◆ **TASK DIRECTIONS**
Both the line with "Implementation & setup fees" and the line with "No Recent Update" in the records below must appear in the output, along with every line between them, exactly and with nothing added.
(AVAILABLE DATA Opens)
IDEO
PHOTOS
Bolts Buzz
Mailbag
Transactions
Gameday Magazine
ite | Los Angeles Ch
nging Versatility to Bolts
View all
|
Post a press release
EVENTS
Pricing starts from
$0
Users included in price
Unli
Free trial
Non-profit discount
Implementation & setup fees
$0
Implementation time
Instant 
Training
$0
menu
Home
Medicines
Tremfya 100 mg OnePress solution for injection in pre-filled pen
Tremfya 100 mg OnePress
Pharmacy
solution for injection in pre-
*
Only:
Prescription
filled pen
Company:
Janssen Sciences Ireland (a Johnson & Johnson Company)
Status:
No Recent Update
(AVAILABLE DATA Closes)
(AVAILABLE DATA Opens)
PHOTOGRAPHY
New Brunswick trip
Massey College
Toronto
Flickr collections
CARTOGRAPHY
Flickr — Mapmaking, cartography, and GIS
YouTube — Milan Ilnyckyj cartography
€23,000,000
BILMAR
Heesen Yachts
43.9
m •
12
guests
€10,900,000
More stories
(AVAILABLE DATA Closes)
◆ **YOUR SOLUTION**
Implementation & setup fees
$0
Implementation time
Instant 
Training
$0
menu
Home
Medicines
Tremfya 100 mg OnePress solution for injection in pre-filled pen
Tremfya 100 mg OnePress
Pharmacy
solution for injection in pre-
*
Only:
Prescription
filled pen
Company:
Janssen Sciences Ireland (a Johnson & Johnson Company)
Status:
No Recent Update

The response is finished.